En 2026, de nombreux futurs retraités risquent de voir leur pension amputée sans le savoir. Une simple omission sur le relevé de carrière peut entraîner la perte de trimestres, et avec eux, une baisse de pension pouvant atteindre 150 euros par mois.
Ce phénomène ne résulte ni d’une fraude ni d’un bug majeur, mais plutôt d’un oubli ou d’un défaut de transmission entre administrations.

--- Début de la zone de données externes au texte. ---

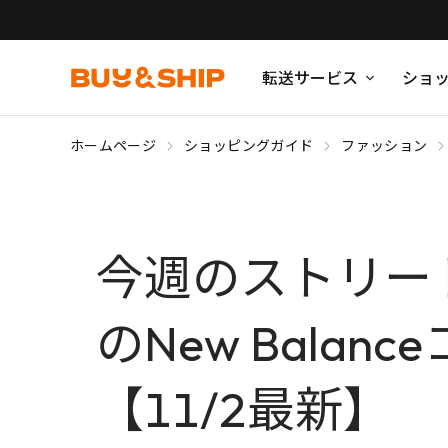
転送サービス
ショ
ホームページ
ショッピングガイド
ファッション
今週のストリート
のNew Bala
【11/2最新】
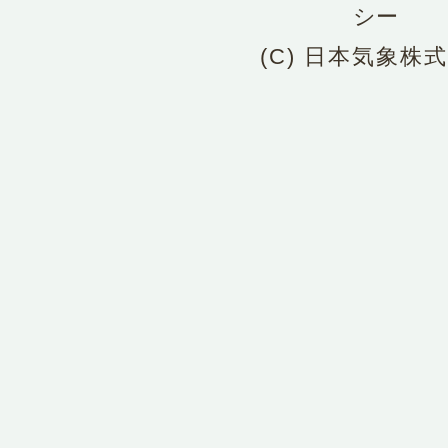
シー
(C) 日本気象株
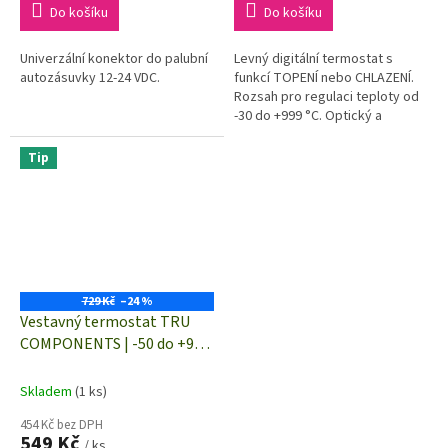
Do košíku
Do košíku
Univerzální konektor do palubní
Levný digitální termostat s
autozásuvky 12-24 VDC.
funkcí TOPENÍ nebo CHLAZENÍ.
Rozsah pro regulaci teploty od
-30 do +999 °C. Optický a
akustický ALARM při překročení
teploty nebo při poruše...
Tip
729 Kč
–24 %
Vestavný termostat TRU
COMPONENTS | -50 do +99
°C | typ senzoru NTC (10 kΩ)
| relé 10 A
Skladem
(1 ks)
454 Kč bez DPH
549 Kč
/ ks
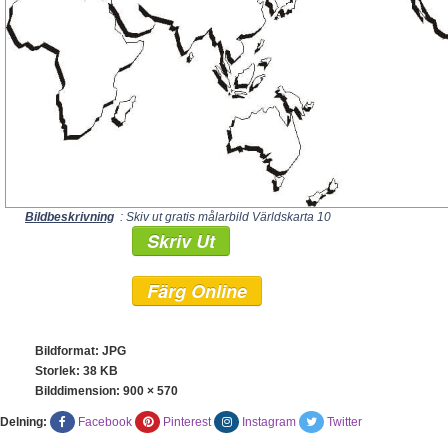
Bildbeskrivning
: Skiv ut gratis målarbild Världskarta 10
Skriv Ut
Färg Online
Bildformat: JPG
Storlek: 38 KB
Bilddimension:
900 × 570
Delning:
Facebook
Pinterest
Instagram
Twitter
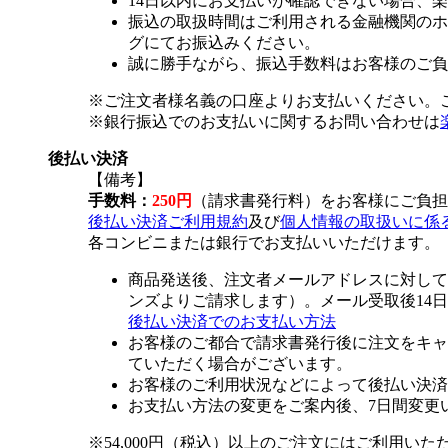
14日以内にお支払いが確認できない場合、
振込の取扱時間はご利用される金融機関のホ
グにてお振込みください。
誠に勝手ながら、振込手数料はお客様のご負
※ご注文者様名義の口座よりお支払いください。
※銀行振込でのお支払いに関するお問い合わせは
後払い決済
【備考】
手数料：
250円
（請求書発行料）をお客様にご負担
後払い決済ご利用規約
及び
個人情報の取扱いに係
各コンビニまたは銀行でお支払いいただけます。
商品発送後、注文者メールアドレスに対して
ンズよりご請求します）。メール受取後14
後払い決済でのお支払い方法
お客様のご都合で請求書発行後に注文をキャ
ていただく場合がございます。
お客様のご利用状況などによって後払い決済
お支払い方法の変更をご案内後、7日間変更
※54,000円（税込）以上のご注文にはご利用いた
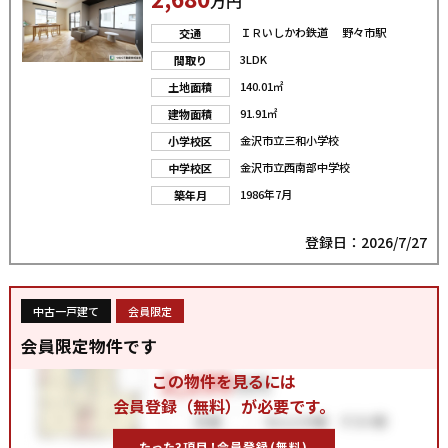
万円
ＩＲいしかわ鉄道 野々市駅
交通
3LDK
間取り
140.01㎡
土地面積
91.91㎡
建物面積
金沢市立三和小学校
小学校区
金沢市立西南部中学校
中学校区
1986年7月
築年月
登録日：2026/7/27
中古一戸建て
会員限定
会員限定物件です
この物件を見るには
会員登録（無料）が必要です。
たった3項目！会員登録(無料)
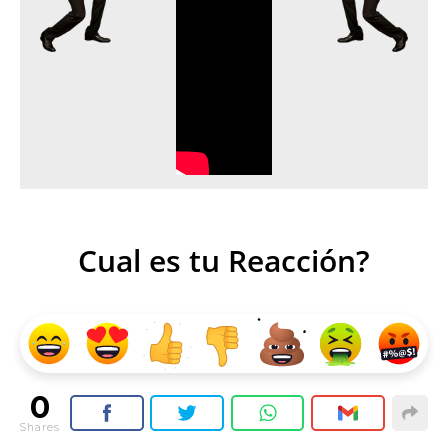
Cual es tu Reacción?
0
Shares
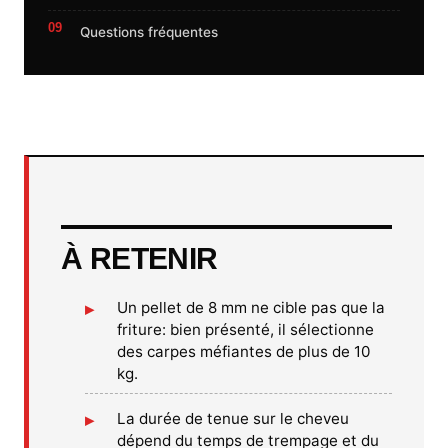
Questions fréquentes
À RETENIR
Un pellet de 8 mm ne cible pas que la
friture: bien présenté, il sélectionne
des carpes méfiantes de plus de 10
kg.
La durée de tenue sur le cheveu
dépend du temps de trempage et du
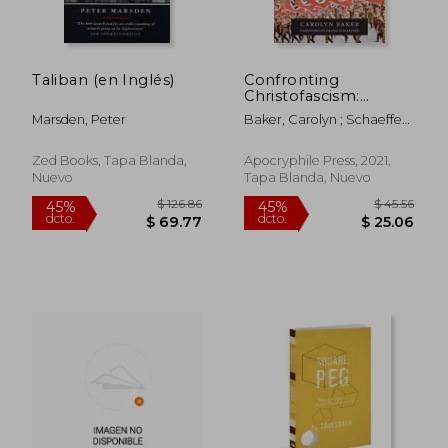
Taliban (en Inglés)
Confronting
Christofascism:
Healing the
Marsden, Peter
Baker, Carolyn ; Schaeffer,
Evangelical Wound
Frank
(en Inglés)
Zed Books, Tapa Blanda,
Apocryphile Press, 2021,
Nuevo
Tapa Blanda, Nuevo
$ 95.49
$ 38.
40%
40%
dcto.
dcto.
$ 57.29
$ 23.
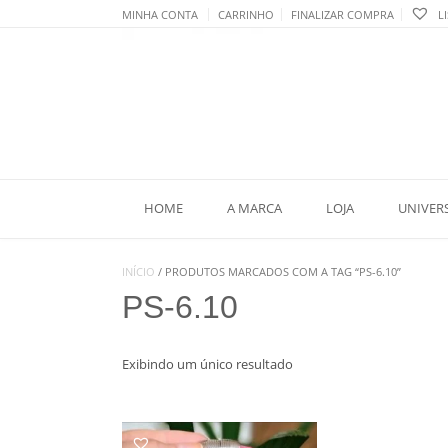
Skip
MINHA CONTA
CARRINHO
FINALIZAR COMPRA
LI
to
content
HOME
A MARCA
LOJA
UNIVER
INÍCIO
/ PRODUTOS MARCADOS COM A TAG “PS-6.10”
PS-6.10
Exibindo um único resultado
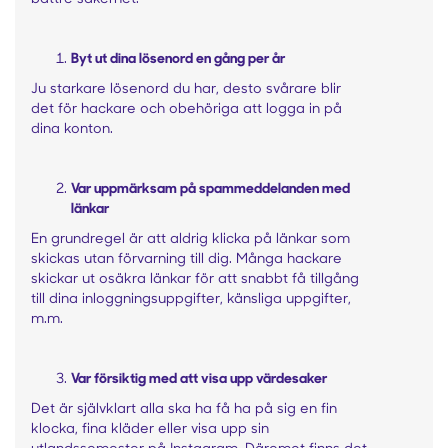
Byt ut dina lösenord en gång per år
Ju starkare lösenord du har, desto svårare blir
det för hackare och obehöriga att logga in på
dina konton.
Var uppmärksam på spammeddelanden med
länkar
En grundregel är att aldrig klicka på länkar som
skickas utan förvarning till dig. Många hackare
skickar ut osäkra länkar för att snabbt få tillgång
till dina inloggningsuppgifter, känsliga uppgifter,
m.m.
Var försiktig med att visa upp värdesaker
Det är självklart alla ska ha få ha på sig en fin
klocka, fina kläder eller visa upp sin
utlandssemester på Instagram. Däremot finns det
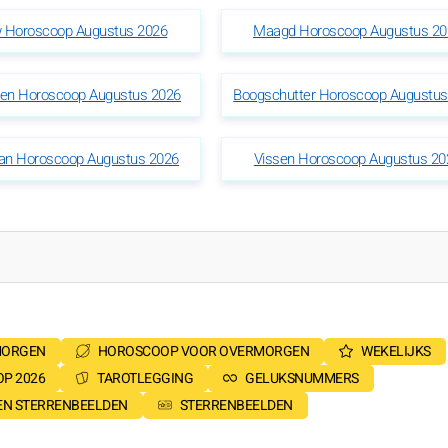
 Horoscoop Augustus 2026
Maagd Horoscoop Augustus 20
oen Horoscoop Augustus 2026
Boogschutter Horoscoop Augustus
n Horoscoop Augustus 2026
Vissen Horoscoop Augustus 20
MORGEN
HOROSCOOP VOOR OVERMORGEN
WEKELIJKS
P 2026
TAROTLEGGING
GELUKSNUMMERS
SEN STERRENBEELDEN
STERRENBEELDEN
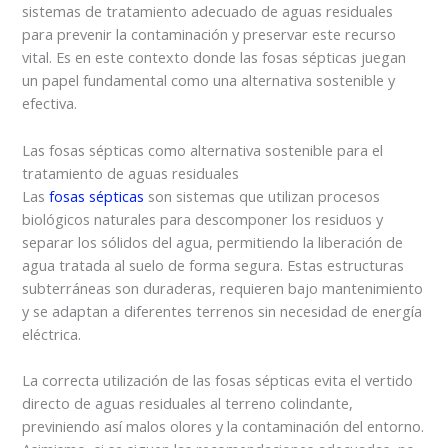
sistemas de tratamiento adecuado de aguas residuales
para prevenir la contaminación y preservar este recurso
vital. Es en este contexto donde las fosas sépticas juegan
un papel fundamental como una alternativa sostenible y
efectiva.
Las fosas sépticas como alternativa sostenible para el
tratamiento de aguas residuales
Las
fosas sépticas
son sistemas que utilizan procesos
biológicos naturales para descomponer los residuos y
separar los sólidos del agua, permitiendo la liberación de
agua tratada al suelo de forma segura. Estas estructuras
subterráneas son duraderas, requieren bajo mantenimiento
y se adaptan a diferentes terrenos sin necesidad de energía
eléctrica.
La correcta utilización de las fosas sépticas evita el vertido
directo de aguas residuales al terreno colindante,
previniendo así malos olores y la contaminación del entorno.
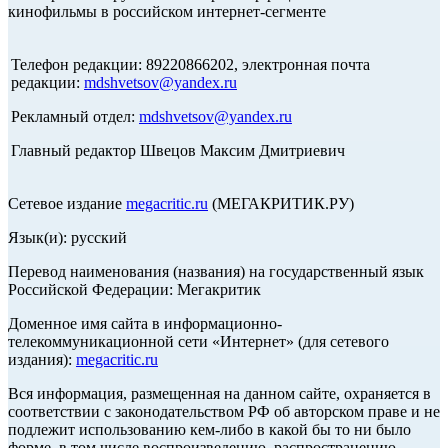
кинофильмы в российском интернет-сегменте
Телефон редакции: 89220866202, электронная почта
редакции:
mdshvetsov@yandex.ru
Рекламный отдел:
mdshvetsov@yandex.ru
Главный редактор Швецов Максим Дмитриевич
Сетевое издание
megacritic.ru
(МЕГАКРИТИК.РУ)
Язык(и): русский
Перевод наименования (названия) на государственный язык
Российской Федерации: Мегакритик
Доменное имя сайта в информационно-
телекоммуникационной сети «Интернет» (для сетевого
издания):
megacritic.ru
Вся информация, размещенная на данном сайте, охраняется в
соответствии с законодательством РФ об авторском праве и не
подлежит использованию кем-либо в какой бы то ни было
форме, в том числе воспроизведению, распространению,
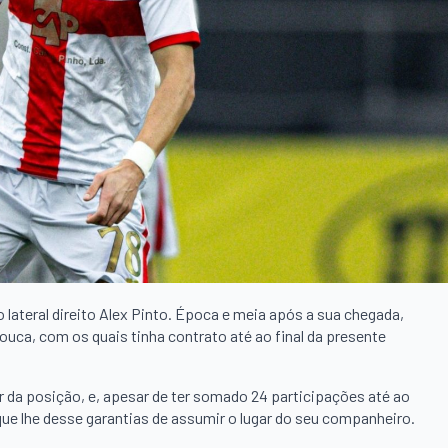
lateral direito Alex Pinto. Época e meia após a sua chegada,
ca, com os quais tinha contrato até ao final da presente
r da posição, e, apesar de ter somado 24 participações até ao
que lhe desse garantias de assumir o lugar do seu companheiro.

Trop souvent, ces erreurs ne sont détectées qu’au moment de la liquidation des droits, quand il est presque trop tard pour les corriger.
Des trimestres absents, des pensions en baisse
Le système de retraite repose sur deux critères clés : le nombre de trimestres validés et le salaire annuel moyen. Pour les assurés nés en 1965, 172 trimestres sont nécessaires pour une retraite à taux plein, atteignable automatiquement à 67 ans si la durée d’assurance n’est pas complète.
Chaque trimestre manquant avant cet âge entraîne une décote de 0,625 %, plafonnée à 20 trimestres. Résultat : un manque de 12 trimestres peut réduire la pension de base de 7,5 %, sans compter les effets sur la retraite complémentaire. L’impact cumulé peut ainsi atteindre 150 euros par mois.
Les causes invisibles de l’erreur
Certaines périodes de la vie professionnelle échappent encore trop souvent à l’enregistrement automatique. C’est le cas des congés parentaux, des périodes de chômage non indemnisé, des arrêts maladie prolongés ou encore de certaines carrières discontinues.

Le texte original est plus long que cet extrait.